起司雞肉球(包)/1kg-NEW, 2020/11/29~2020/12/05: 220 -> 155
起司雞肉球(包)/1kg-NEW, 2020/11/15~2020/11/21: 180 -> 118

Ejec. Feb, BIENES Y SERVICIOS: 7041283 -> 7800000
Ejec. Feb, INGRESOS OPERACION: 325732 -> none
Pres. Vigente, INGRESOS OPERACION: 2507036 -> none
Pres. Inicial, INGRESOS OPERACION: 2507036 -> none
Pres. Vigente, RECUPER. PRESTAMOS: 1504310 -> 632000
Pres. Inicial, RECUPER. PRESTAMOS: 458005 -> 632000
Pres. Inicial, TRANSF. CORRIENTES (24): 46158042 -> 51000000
####
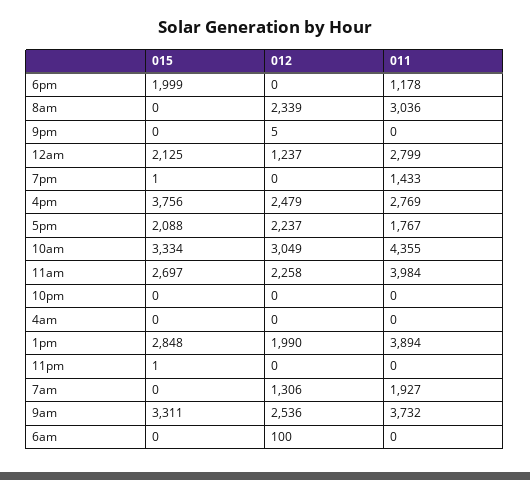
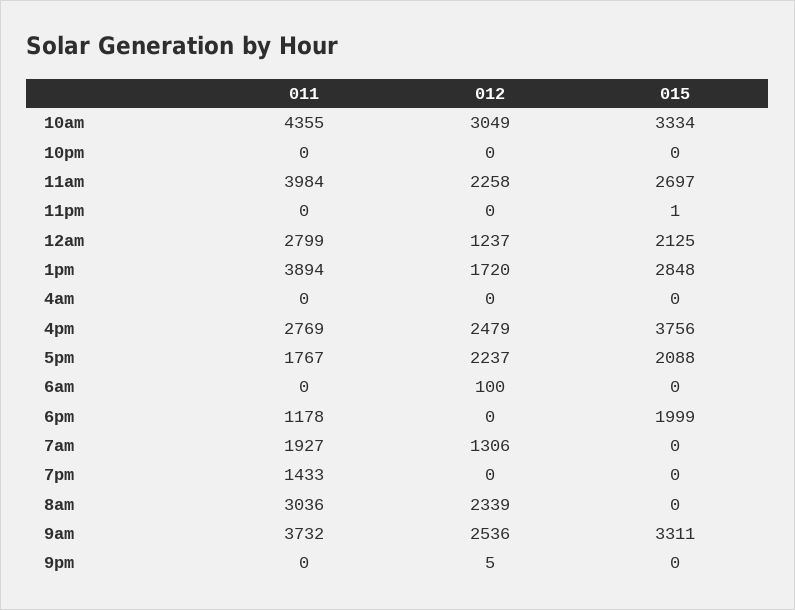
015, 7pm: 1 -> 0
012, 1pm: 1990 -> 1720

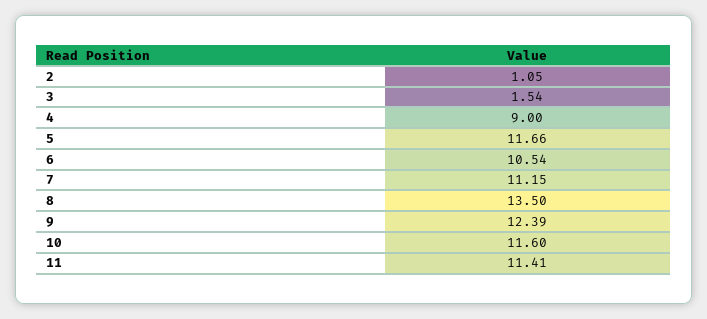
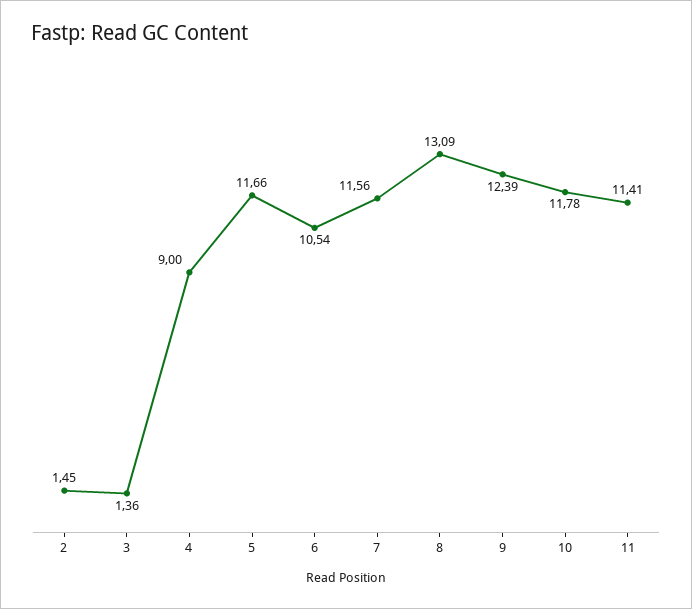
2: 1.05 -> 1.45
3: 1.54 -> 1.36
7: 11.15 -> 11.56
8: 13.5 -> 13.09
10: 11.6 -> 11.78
####
● ASSIGNMENT
Retype only the lines above from the one with "015, 7pm: 1 -> 0" through the one with "10: 11.6 -> 11.78", exactly and with both ends. Images stay out.

● RESPONSE TO THE EXERCISE
015, 7pm: 1 -> 0
012, 1pm: 1990 -> 1720

2: 1.05 -> 1.45
3: 1.54 -> 1.36
7: 11.15 -> 11.56
8: 13.5 -> 13.09
10: 11.6 -> 11.78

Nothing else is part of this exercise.